Psicoanálisis de la selección
A fines de los cincuenta, inmediatamente después del éxito de Brasil en el mundial de Suecia, el Athletic de Bilbao contrató a un técnico de ese país suramericano en cuyo carné de identidad decía que su profesión era la de psicólogo. Se llamaba Martín Francisco, por lo que la chavalería bilbaína le bautizó como Martín Paco. Un psicólogo era lo que necesitaba aquel equipo tras el trauma de la salida de Daucik, con el que los de San Mamés habían conquistado dos copas y una liga. Martín Paco no logró ningún título, pero hizo una gran labor terapeútica. Su principal mérito fue convencer a los rojiblancos de que eran capaces de marcar los goles en racimo: 33 anotaron en cuatro partidos consecutivos, contra el Gijón, Celta, Osasuna y Betis. Una media de ocho tantos por encuentro. La selección española, especialmente la quinta esa que constituye su columna vertebral desde hace años, hubiera necesitado los servicios de un psicoanalista, o al menos de un Martín Paco.¿A quién asesinaba simbólicamente Michel con aquellas puñaladas al aire con que se desfogaba tras cada uno de sus goles a Corea? "Me lo merezco", gritaba mientras señalaba su pecho en pleno delirio y, corría sin rumbo, como buscando a alguien que sin duda habitaba dentro de su corazón. Al finalizar el partido descubrió a su padre en la grada, y a él entregó su sudada camiseta. Todo bastante transparente, pese a lo cual ni Delgado Meco ni Luis Suárez acertaron con el tratamiento adecuado.

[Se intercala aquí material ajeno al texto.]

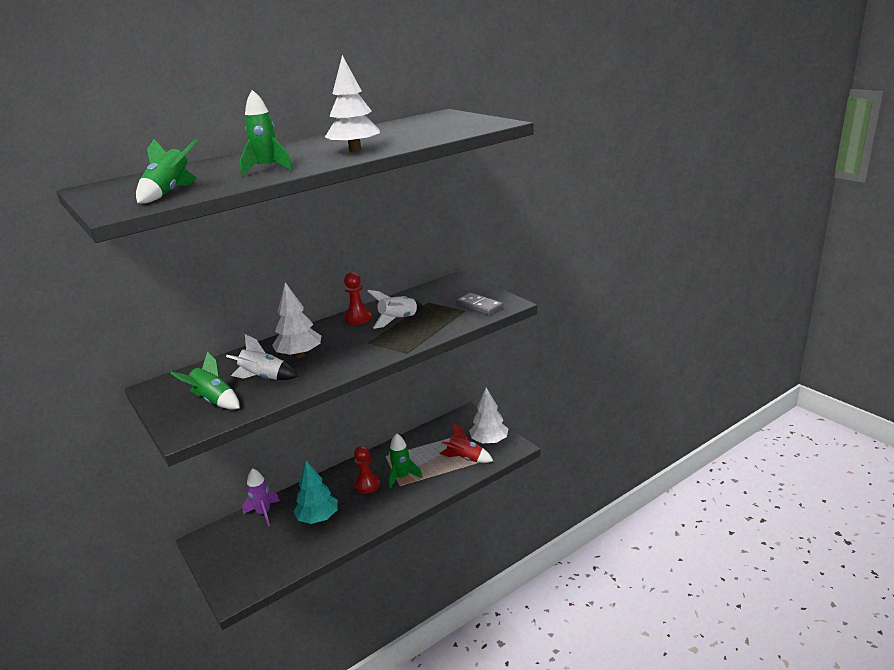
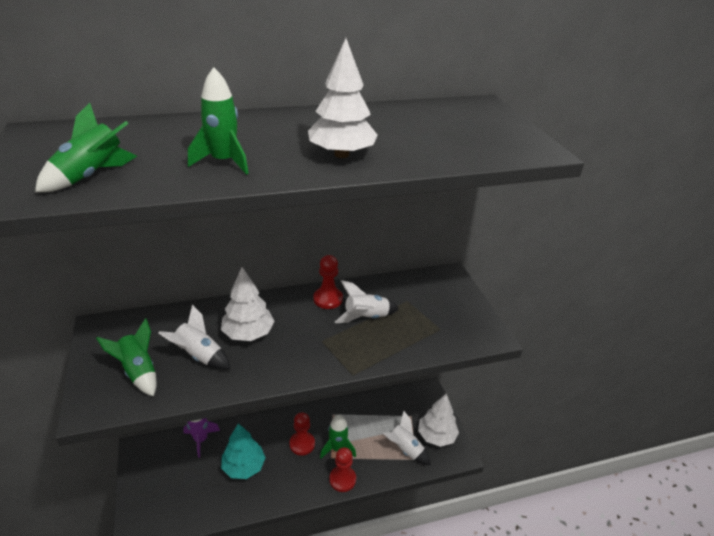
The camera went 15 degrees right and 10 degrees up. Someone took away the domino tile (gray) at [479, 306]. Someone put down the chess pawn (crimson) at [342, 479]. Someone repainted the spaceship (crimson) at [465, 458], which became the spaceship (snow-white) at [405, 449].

El gallego tampoco supo comprender, pese a la sabiduría atribuida a todo antiguo interior izquierda, que el problema de Martín Vazquez era la barba que se dejó crecer en vísperas del mundial. Como Suárez hace treinta años, Martín Vázquez había desertado para irse a Italia. No debía tenerlas todas consigo cuando pretendió ocultarse tras esa careta que le ha oscurecido la mente en los momentos decisivos. Si Luis Suárez hubiera sido más perspicaz hubiera ordenado a su discípulo que se afeitase antes del partido contra Yugoslavia. Es casi seguro que con ello Martín Vázquez hubiera acertado con el marco de Ivcovik tras el segundo recorte, en el minuto 51, y todo hubiera sido diferente.
Butragueño atraviesa el síndrome de Peter Pan. Se ha plantado en los 27 con el mismo aspecto que tenía cuando cursaba cuarto de bachiller en el colegio de los Escolapios, y sigue resistiéndose a crecer. Un tratamiento de choque (y nunca mejor dicho) hubiera requerido combinar la persuasión y la vitamina C. Mucho zumo de naranja y algo de terapia ocupacional. Por ejemplo, encargarle de limpiar las botas después de cada entrenamiento. De esa manera hubiera comprendido para qué sirven y optado por el disparo seco, modo Schillaci, con preferencia al regate circular. Pues hay que ayudarle a salir de esa espiral reiterativa en que está atrapado.
Claro que siempre cabe argumentar que el cuarto de la quinta, Manolo Sanchis, no ha necesitado hacerse la permanente chez Lacan para conservar la cabeza despejada. Pero es que en su caso se ha aplicado una fórmula alternativa, la misma que, a espaldas de Martín Francisco, seguía cierto masajista del Athletic hace tres décadas. Cuando veía a algún jugador cariacontecido, tristón, como dudando, le miraba a los ojos y dictaminaba: "éste lo que necesita es comer buenas chuletas". Y lo mandaba a pasar unos días en La Rioja. De dónde volvía tan campante y con hambre de cuero.